You can see the program in operation below


For others like me, who are just discovering this: Robin is using Apple “embedded speech commands” in the message string sent to the say utility (as he documented at the end of the script).

You can find out more options to give to say from it’s online manual. In a Terminal window, type man say.

A full list of speech commands is in Apple’s Speech Synthesis Programming Guide.

Also, if you update line 19 to this, then you can just copy/paste into Sonic Pi without needing to change it:

1 Like

Neat! Had tried with a ~ (after doing a mkdir saytext in my user root) and it complained. Replacing rbn with alex worked.
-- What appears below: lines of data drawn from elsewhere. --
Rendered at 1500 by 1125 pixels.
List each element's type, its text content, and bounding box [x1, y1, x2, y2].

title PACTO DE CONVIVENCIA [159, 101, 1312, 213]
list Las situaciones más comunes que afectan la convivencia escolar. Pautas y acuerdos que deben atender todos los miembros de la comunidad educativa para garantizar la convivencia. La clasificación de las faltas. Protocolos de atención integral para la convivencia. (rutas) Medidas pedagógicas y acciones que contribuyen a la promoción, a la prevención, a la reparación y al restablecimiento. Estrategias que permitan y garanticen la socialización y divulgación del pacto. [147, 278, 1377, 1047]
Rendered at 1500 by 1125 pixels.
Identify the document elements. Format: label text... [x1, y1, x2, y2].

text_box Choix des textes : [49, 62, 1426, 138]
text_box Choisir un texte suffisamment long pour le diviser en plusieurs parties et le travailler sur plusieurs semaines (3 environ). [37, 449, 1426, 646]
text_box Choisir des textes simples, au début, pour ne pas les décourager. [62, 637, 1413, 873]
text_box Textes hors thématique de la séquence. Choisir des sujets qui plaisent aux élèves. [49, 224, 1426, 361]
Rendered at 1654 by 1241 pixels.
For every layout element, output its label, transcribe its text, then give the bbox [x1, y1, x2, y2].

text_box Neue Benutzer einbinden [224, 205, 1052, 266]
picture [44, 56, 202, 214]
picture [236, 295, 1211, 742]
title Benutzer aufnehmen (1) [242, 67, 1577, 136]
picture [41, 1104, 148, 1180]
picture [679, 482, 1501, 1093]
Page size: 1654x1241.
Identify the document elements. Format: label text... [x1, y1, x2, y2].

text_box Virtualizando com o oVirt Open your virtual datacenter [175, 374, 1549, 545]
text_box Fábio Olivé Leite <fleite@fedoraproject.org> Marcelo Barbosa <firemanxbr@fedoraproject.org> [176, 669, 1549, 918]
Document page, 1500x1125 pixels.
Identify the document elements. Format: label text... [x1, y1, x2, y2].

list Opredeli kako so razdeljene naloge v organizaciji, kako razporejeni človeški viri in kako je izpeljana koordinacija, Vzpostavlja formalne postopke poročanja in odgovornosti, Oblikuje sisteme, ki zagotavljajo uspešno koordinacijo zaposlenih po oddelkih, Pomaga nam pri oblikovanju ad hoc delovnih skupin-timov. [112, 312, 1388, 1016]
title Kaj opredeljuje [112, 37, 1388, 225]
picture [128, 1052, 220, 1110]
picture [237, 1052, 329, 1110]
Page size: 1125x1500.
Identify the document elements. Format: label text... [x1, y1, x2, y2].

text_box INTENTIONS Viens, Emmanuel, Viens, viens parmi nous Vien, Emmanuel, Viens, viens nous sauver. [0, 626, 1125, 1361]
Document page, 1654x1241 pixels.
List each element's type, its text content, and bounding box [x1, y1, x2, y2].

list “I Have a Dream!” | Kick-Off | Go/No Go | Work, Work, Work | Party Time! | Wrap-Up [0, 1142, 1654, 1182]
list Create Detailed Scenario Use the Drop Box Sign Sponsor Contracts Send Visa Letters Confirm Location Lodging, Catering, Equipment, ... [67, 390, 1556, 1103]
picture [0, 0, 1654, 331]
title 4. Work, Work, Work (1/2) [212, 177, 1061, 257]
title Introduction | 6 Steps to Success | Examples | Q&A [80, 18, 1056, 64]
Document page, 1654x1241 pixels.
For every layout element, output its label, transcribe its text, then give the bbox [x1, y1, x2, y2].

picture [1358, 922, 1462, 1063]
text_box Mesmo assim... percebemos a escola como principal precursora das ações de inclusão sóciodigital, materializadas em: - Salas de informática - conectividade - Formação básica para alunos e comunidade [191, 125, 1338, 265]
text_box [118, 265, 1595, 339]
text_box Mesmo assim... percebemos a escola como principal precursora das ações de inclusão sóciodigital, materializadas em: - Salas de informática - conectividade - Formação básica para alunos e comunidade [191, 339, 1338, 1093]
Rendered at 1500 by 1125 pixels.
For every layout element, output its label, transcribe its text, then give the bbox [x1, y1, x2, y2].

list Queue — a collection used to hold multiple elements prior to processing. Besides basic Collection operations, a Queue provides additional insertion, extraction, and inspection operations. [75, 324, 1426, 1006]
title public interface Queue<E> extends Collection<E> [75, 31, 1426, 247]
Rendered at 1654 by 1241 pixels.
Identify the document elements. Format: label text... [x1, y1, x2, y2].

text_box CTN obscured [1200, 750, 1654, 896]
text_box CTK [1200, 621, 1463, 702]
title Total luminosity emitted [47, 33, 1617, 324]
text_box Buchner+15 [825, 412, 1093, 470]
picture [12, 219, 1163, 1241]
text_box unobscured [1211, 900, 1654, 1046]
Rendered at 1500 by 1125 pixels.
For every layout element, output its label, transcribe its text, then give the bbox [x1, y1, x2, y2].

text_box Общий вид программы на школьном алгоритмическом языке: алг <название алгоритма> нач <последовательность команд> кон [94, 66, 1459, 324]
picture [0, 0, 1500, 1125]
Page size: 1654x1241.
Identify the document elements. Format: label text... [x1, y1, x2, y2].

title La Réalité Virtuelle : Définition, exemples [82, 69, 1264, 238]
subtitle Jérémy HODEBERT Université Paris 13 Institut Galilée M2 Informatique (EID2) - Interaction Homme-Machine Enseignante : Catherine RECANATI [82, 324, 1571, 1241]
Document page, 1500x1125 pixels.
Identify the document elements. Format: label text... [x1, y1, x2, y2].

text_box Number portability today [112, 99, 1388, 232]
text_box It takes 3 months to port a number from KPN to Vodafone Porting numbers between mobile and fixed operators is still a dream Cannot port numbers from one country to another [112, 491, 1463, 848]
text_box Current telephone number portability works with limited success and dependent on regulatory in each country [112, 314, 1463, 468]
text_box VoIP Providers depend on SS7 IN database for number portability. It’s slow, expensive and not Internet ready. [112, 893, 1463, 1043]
This is more robust.

Was experimenting with the macOS TTS a bit, some months ago, for a “project”. Honestly, I hadn’t even thought about scripting it.

I feel there’s an appetite for this type of thing, these days. We have more sophisticated singing voices (like Vocaloid and Emvoice). Yet there’s a bit of nostalgia involved with some of these. And they could be combined.
Something I might like to do is to tweak the pitch contour… possibly in Melodyne. Might even try to harmonize voices, though speaking is so different from singing.

(It also brings back some memories from my first job after graduating with a degree in anthropology: speech lab assistant in Switzerland working on a speech synthesis project linked to British Telecom. Basically, I was segmenting speech signals in Signalyze, a piece of commercial research software developed by the lab director. Since then, Praat has been the favourite option for a lot of people. It does do speech synthesis and the type of analysis it does can work really well for music, I found during my own research in ethnomusicology.)

(Our lab was also doing formant synthesis, which everybody else had tried and abandoned. AFAICT, all current TTS systems in actual use rely on some form of “diphonic synthesis”, based on samples.)

Thanks a lot for that!
And… wait! It does speech contour??

Noice! Will definitely need to experiment.